(DATASET EXTRACT Opens)
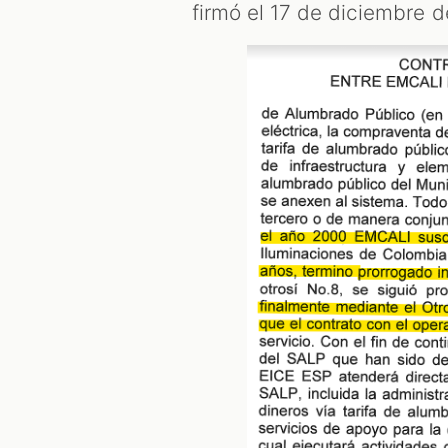
firmó el 17 de diciembre de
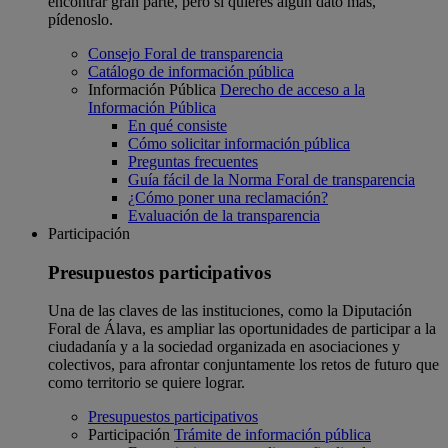
encontrar gran parte, pero si quieres algún dato más,
pídenoslo.
Consejo Foral de transparencia
Catálogo de información pública
Información Pública
Derecho de acceso a la
Información Pública
En qué consiste
Cómo solicitar información pública
Preguntas frecuentes
Guía fácil de la Norma Foral de transparencia
¿Cómo poner una reclamación?
Evaluación de la transparencia
Participación
Presupuestos participativos
Una de las claves de las instituciones, como la Diputación
Foral de Álava, es ampliar las oportunidades de participar a la
ciudadanía y a la sociedad organizada en asociaciones y
colectivos, para afrontar conjuntamente los retos de futuro que
como territorio se quiere lograr.
Presupuestos participativos
Participación
Trámite de información pública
(DATASET EXTRACT Closes)
* [EXERCISE BRIEF]
Copy the text from every entry word for word, line by line, leaving out the pictures.

* [TASK RESULT]
firmó el 17 de diciembre de
encontrar gran parte, pero si quieres algún dato más,
pídenoslo.
Consejo Foral de transparencia
Catálogo de información pública
Información Pública
Derecho de acceso a la
Información Pública
En qué consiste
Cómo solicitar información pública
Preguntas frecuentes
Guía fácil de la Norma Foral de transparencia
¿Cómo poner una reclamación?
Evaluación de la transparencia
Participación
Presupuestos participativos
Una de las claves de las instituciones, como la Diputación
Foral de Álava, es ampliar las oportunidades de participar a la
ciudadanía y a la sociedad organizada en asociaciones y
colectivos, para afrontar conjuntamente los retos de futuro que
como territorio se quiere lograr.
Presupuestos participativos
Participación
Trámite de información pública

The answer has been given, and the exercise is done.